DOCUMENT EXCERPT:
1. Introduction
Energy harvesting (EH) from environmental energy sources such as vibrations, wind, heat, solar power etc., has attracted significant research interest due to the growing demand for energy. Vibration energy harvesting is the conversion of the ambient vibrations into electrical energy and provides a viable solution for powering small electronic components. Among the principles of energy conversion, piezoelectricity is known as one of the most efficient and practical way for conversion of mechanical vibration energy into electrical energy [
1,
2].
Piezoelectric energy harvesters (PEHs) have attracted research interest because of the high conversion efficiency compared to electromagnetic and electrostatic based harvesters [
2]. However, efficiency of PEH systems depends on several parameters such as material properties, geometric dimensions, electric circuit components, etc. Conventional piezoelectric materials, such as lead-based piezoceramics, are brittle in nature and difficult to manufacture. Despite the high electromechanical response of lead-based piezoelectric ceramics, the problem of brittle nature has not been effectively solved for a long time. To overcome these drawbacks, new flexible piezoelectric composite materials have attracted attention of the research interest [
3]. These new type of piezoelectrics are suitable for wearable energy harvester applications. Wearable energy harvesting focuses on the fabrication of reasonable-cost smart garments using special nanostructure piezoelectric fibers that make use of the vibrations due to the natural movements of the body [
4,
5]. Various materials are proposed, e.g., barium titanate and polyvinylidene fluoride, with satisfactory results, indicating the potential for industrial mass production of commercial devices. However, this approach seems more appropriate for personalized sensoring and monitoring applications in everyday life, such as patient monitoring, robotic assistance, etc.
Piezoelectric energy harvesters are typically designed as cantilever beams or plates with one or two piezoceramic layers covering the structure either entirely or partially. Several methods have been employed to model the electromechanical behavior of a PEH. The works of Erturk and Inman [
6,
7] present analytical distributed electromechanical models for unimorph and bimorph cantilever beam which provides closed form expressions for harmonic behavior of PEHs. Based on classical laminated theory, a distributed parameter electroelastic model was developed in [
8] for piezoelectric energy harvester structurally integrated to cantilever composite beam. Electrical and mechanical closed form steady state solution response have been obtained by harmonic base excitation.
On the other hand, the finite element method has proven to be very useful in modeling the dynamics of PEHs [
9,
10,
11]. A coupled electromechanical finite element (FE) model for predicting the electrical power output of piezoelectric energy harvester plates was presented in [
9]. The FE formulation is based on the Kirchhoff plate assumptions which is suitable for modelling thin structures. Additionally in this paper, an optimization problem for aluminum wing spar generator of an unmanned air vehicle (UAV) was solved for the maximum electrical power without exceeding a prescribed mass addition limit.

ASSIGNMENT 1:
Answer these questions about the introduction on piezoelectric energy harvesting, one line per answer:
(a) Which environmental energy sources does it name?
(b) Which two materials does it give as examples proposed for wearable energy harvesting?
(c) On what assumptions is the finite element formulation in [9] based?
ASSIGNMENT 2: List every parameter that the introduction on piezoelectric energy harvesting names as affecting the efficiency of PEH systems.
ASSIGNMENT 3: Continue the introduction on piezoelectric energy harvesting from its last sentence.

EXERCISE DATA:
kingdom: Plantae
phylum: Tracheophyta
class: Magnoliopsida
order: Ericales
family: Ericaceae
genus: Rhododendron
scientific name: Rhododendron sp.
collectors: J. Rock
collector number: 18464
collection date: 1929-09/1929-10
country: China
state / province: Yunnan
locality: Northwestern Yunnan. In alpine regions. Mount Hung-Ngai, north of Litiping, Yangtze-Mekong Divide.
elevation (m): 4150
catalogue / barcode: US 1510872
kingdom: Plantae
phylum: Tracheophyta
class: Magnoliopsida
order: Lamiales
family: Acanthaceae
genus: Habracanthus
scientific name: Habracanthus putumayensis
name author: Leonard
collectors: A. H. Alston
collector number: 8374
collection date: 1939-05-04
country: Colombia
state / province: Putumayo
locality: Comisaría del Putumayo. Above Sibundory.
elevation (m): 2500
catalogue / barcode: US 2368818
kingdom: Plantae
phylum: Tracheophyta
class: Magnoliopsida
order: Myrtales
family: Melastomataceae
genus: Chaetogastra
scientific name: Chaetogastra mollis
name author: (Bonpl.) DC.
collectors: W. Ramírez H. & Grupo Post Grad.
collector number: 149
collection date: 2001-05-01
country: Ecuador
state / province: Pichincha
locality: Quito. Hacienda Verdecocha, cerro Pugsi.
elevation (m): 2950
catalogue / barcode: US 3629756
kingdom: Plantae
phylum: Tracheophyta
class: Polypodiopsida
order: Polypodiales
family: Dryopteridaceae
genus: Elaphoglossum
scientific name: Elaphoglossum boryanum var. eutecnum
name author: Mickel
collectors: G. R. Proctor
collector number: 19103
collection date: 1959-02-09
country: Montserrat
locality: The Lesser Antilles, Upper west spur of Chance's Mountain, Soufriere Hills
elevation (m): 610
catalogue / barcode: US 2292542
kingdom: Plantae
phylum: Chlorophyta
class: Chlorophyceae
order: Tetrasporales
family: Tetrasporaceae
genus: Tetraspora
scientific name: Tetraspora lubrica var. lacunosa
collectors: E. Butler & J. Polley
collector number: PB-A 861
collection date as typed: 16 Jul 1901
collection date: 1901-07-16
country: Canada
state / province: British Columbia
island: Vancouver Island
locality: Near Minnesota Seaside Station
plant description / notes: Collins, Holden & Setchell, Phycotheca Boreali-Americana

EXERCISE ANSWER 1:
(a) Vibrations, wind, heat and solar power
(b) Barium titanate and polyvinylidene fluoride
(c) The Kirchhoff plate assumptions

EXERCISE ANSWER 2:
- Material properties
- Geometric dimensions
- Electric circuit components

EXERCISE ANSWER 3:
Most analytical and FE models of PEHs are based on classical beam/plate theories which ignore shear stresses and are suitable for modelling thin structures. However, for accurate modeling of thick PEH for various applications, such as aircraft wing structure or wind turbine blade, higher order shear deformation theories are needed. Recently, Khazaee et al. [
11] developed a coupled electromechanical model for non-uniform piezoelectric energy harvesting composite laminates based on third-order shear deformation theory. The presented high-order shear FE model also considers the contact layer thickness in the harvester beams, non-uniformity in the piezoelectric sheet, non-constant thickness of the piezoelectric sheet and is suitable for analysis of a wider range of problems in piezoelectric harvesting.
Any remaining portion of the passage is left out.